However, do we really need to lie in the getparam? How about
extend or add a new one to separate the loading vs loaded
states? Since userspace does not support DG2 HuC yet this
should be doable.
I don't really have a preference here. The media team asked us
to do it this way because they wouldn't have a use for the
different "in progress" and "done" states. If they're ok with
having separate flags that's fine by me.
Tony, any feedback here?
We don't even have any docs in i915_drm.h in terms of what it
means:
#define I915_PARAM_HUC_STATUS 42
Seems to be a boolean. Status false vs true? Could you add some
docs?
There is documentation above intel_huc_check_status(), which is
also updated in this series. I can move that to i915_drm.h.
That would be great, thanks.
And with so rich return codes already documented and exposed via
uapi - would we really need to add anything new for DG2 apart for
userspace to know that if zero is returned (not a negative error
value) it should retry? I mean is there another negative error
missing which would prevent zero transitioning to one?
I think if the auth fails we currently return 0, because the uc
state in that case would be "TRANSFERRED", i.e. DMA complete
but not
fully enabled. I don't have anything against changing the FW state
to "ERROR" in this scenario and leave the 0 to mean "not done
yet",
but I'd prefer the media team to comment on their needs for this
IOCTL before committing to anything.
Currently media doesn't differentiate "delayed loading is in
progress" with "HuC is authenticated and running". If the HuC
authentication eventually fails, the user needs to check the
debugfs
to know the reason. IMHO, it's not a big problem as this is what we
do even when the IOCTL returns non-zero values. + Carl to comment.

* _Material_
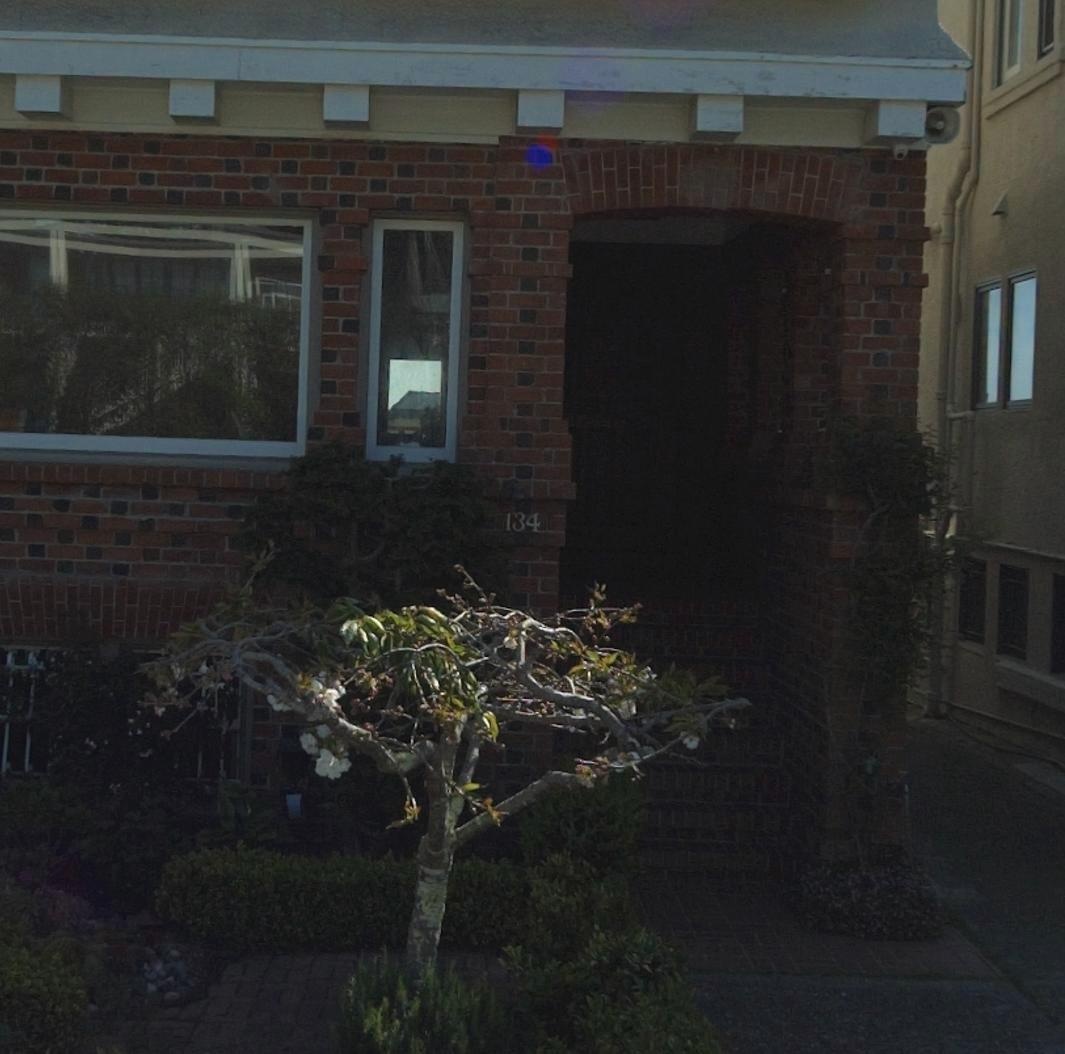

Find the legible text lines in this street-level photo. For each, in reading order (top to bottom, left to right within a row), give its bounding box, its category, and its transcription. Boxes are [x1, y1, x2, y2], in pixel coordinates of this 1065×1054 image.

* _Problem_
Print everything in the HuC status discussion from "Tony, any feedback" down to "that to i915_drm.h.", without changing a word.

* _Finished answer_
Tony, any feedback here?
We don't even have any docs in i915_drm.h in terms of what it
means:
#define I915_PARAM_HUC_STATUS 42
Seems to be a boolean. Status false vs true? Could you add some
docs?
There is documentation above intel_huc_check_status(), which is
also updated in this series. I can move that to i915_drm.h.